Recent conversations between Defense Minister ‎Avigdor Lieberman and his Russian counterpart Sergei ‎Shoigu, and the meeting held by Israel Defense Forces Chief of Staff ‎Lt. Gen. Gadi Eizenkot with U.S. Chairman of the ‎Joint Chiefs of Staff Gen. Joseph Dunford in ‎Washington sought to coordinate this issue and ‎clarify Israel’s position—yes to the return of the ‎Syrian army to the Golan Heights; no to any Iranian ‎presence in the area, even if it means a military ‎confrontation.‎

Israeli defense officials believe that the Syrian ‎army’s takeover of the area will be fast, albeit not ‎necessarily easy. Therefore, it is unlikely that ‎the IDF would be able to remain on the fence, ‎figuratively and literally, should intense fighting ‎erupt on the Golan Heights, certainly if rebel ‎groups take desperate measures to provoke the IDF ‎into action and against the backdrop of the masses ‎of refugees who may seek sanctuary in Israel.‎

‎ ‎The Israeli leadership has already made it clear ‎that it will supply Syrian refugees with ‎humanitarian aid but will not grant them entry into ‎its territory. But as the fighting intensifies and ‎with it the flood of horrific images from Syria, the ‎call to do something more will surely grow louder. ‎

It is in Israel’s interest to get through the next ‎few weeks without military entanglement in the ‎north.
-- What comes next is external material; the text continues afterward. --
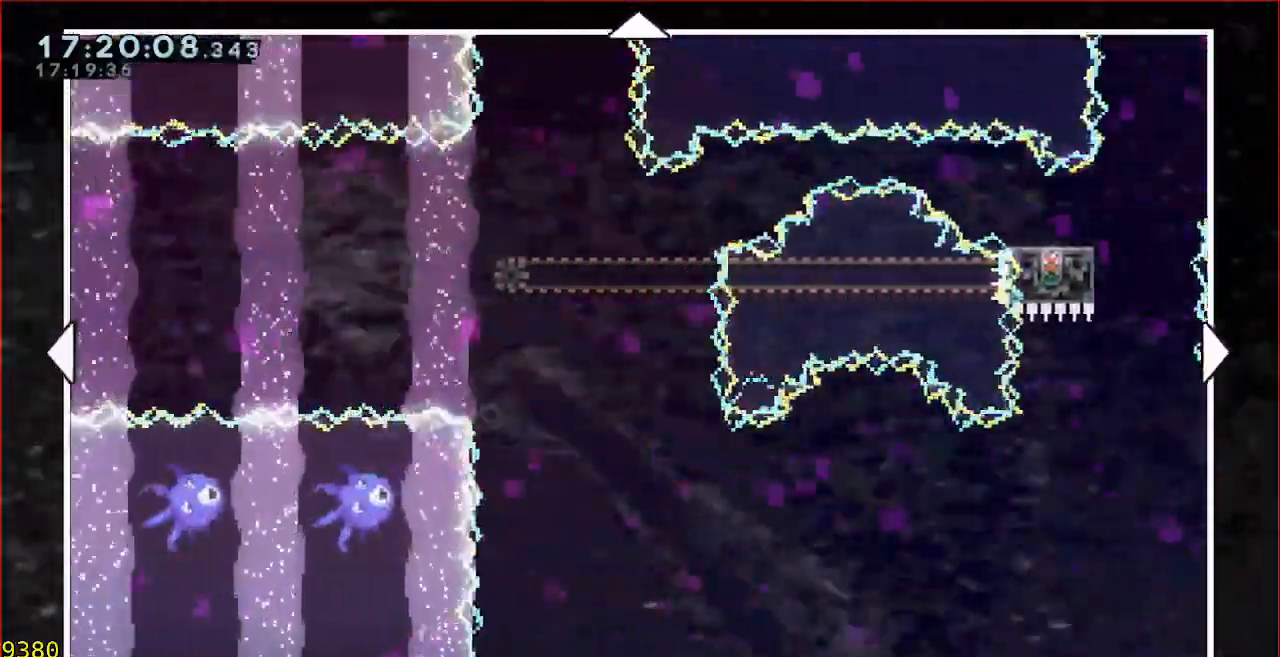
{"buttons": [], "left_stick": "left", "events": []}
Once the dust settles, Israel will once again ‎be dealing with one person in charge. ‎

Assad may emerge from the fighting weaker but he ‎still enjoys Russia and Iran’s backing. The latter ‎is sure to look for every way possible to undermine ‎the stability that has prevailed along the border ‎for four decades. Israel is bracing for this ‎possibility, knowing that the volatility in the area ‎will peak in the near future.‎

Yoav Limor is a veteran Israeli journalist and columnist for Israel Hayom.